#### Your tasks:
[1] Reproduce the passage of the denesting thread from "denestSqrt[Sqrt[(1 - 2" up to and including "x) (-1 + 2 x)^3] *)".
[2] Answer these questions using the denesting thread:
(a) What value does the nested radical in the first post equal, according to that post?
(b) Who is credited with writing the function denestSqrt?
(c) What kinds of numbers and functions does the first poster say the current algorithm fails to handle?
[3] Based on the denesting thread, state whether each statement is true, and quote the words that decide it:
(a) The first poster reports that the posted function found the denesting of the compound radical.
(b) The first poster names Daniel Lichtblau among those whose work impressed them.
(c) The denestSqrt example returns 1 - x - 2 x^2 + Sqrt[-(1 + x) (-1 + 2 x)^3].

#### Excerpt provided:
########

Looks fantastic, this is just what I need for recent work. However, the current algorithm is unable to find some denesting result even when one truly exists, e.g. ones related to non-algebraic numbers and transcendental functions, like this below:

$$ \frac{1}{2} \sqrt{2-\sqrt{2+\sqrt{2+\sqrt{2+\sqrt{3}}}}} $$

From my test today, the function posted is unable to find the denesting result of the compound radicals above, but there truly exists one:

$$\frac{1}{2} \sqrt{2-\sqrt{2+\sqrt{2+\sqrt{2+\sqrt{3}}}}}=\sin \left(\frac{\pi }{96}\right)$$

So I hope you can improve your function, making it able to solve compound radicals related to non-algebraic numbers and transcendental functions.

Despite its imperfection, I am still very impressive about Corey Ziegler and Bill Gosper, Daniel Lichtblau, Swastik Banerjee and their team's excellent work. This is no doubt a good start. Please keep going, making this function more and more powerful!

Very good! Is there another similar function that does similar things when variables (rather than just numbers) are involved?

For example, there is the function

denestSqrt[e_, domain_, x_] := Replace[y /. Solve[Simplify[Reduce[Reduce[y == e && domain, x], y,
   Reals],  domain], y], {{r_} :> r, _ -> e}]

written by @CarlWoll (denestSqrt).

Here is an example:

denestSqrt[Sqrt[(1 - 2 x) (1 - x - 2 x^2) (2 - x + 2 Sqrt[1 - x - 2 x^2])], 1/3 < x <= 1/8 (2 + Sqrt[2]), x]
(* 1 - x - 2 x^2 + Sqrt[-(1 + x) (-1 + 2 x)^3] *)

########

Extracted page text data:
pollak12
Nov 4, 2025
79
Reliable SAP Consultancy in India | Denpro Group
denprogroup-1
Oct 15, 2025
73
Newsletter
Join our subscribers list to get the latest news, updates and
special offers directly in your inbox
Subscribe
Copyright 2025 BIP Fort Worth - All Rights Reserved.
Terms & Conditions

########

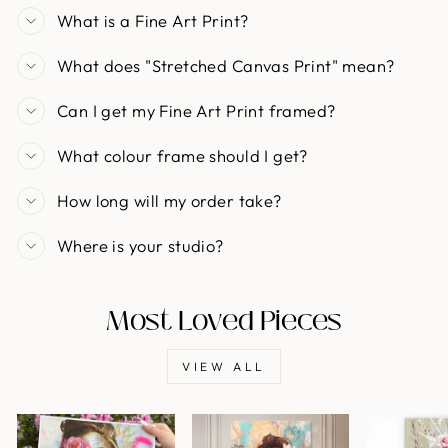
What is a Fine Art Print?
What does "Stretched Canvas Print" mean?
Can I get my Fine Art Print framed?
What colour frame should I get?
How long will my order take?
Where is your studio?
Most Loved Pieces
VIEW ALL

########

#### Solutions to the tasks:
[1]
denestSqrt[Sqrt[(1 - 2 x) (1 - x - 2 x^2) (2 - x + 2 Sqrt[1 - x - 2 x^2])], 1/3 < x <= 1/8 (2 + Sqrt[2]), x]
(* 1 - x - 2 x^2 + Sqrt[-(1 + x) (-1 + 2 x)^3] *)

[2]
(a) sin(π/96)
(b) @CarlWoll
(c) Non-algebraic numbers and transcendental functions

[3]
(a) No: "the function posted is unable to find the denesting result of the compound radicals above"
(b) Yes: "Corey Ziegler and Bill Gosper, Daniel Lichtblau, Swastik Banerjee and their team's excellent work"
(c) Yes: "1 - x - 2 x^2 + Sqrt[-(1 + x) (-1 + 2 x)^3]"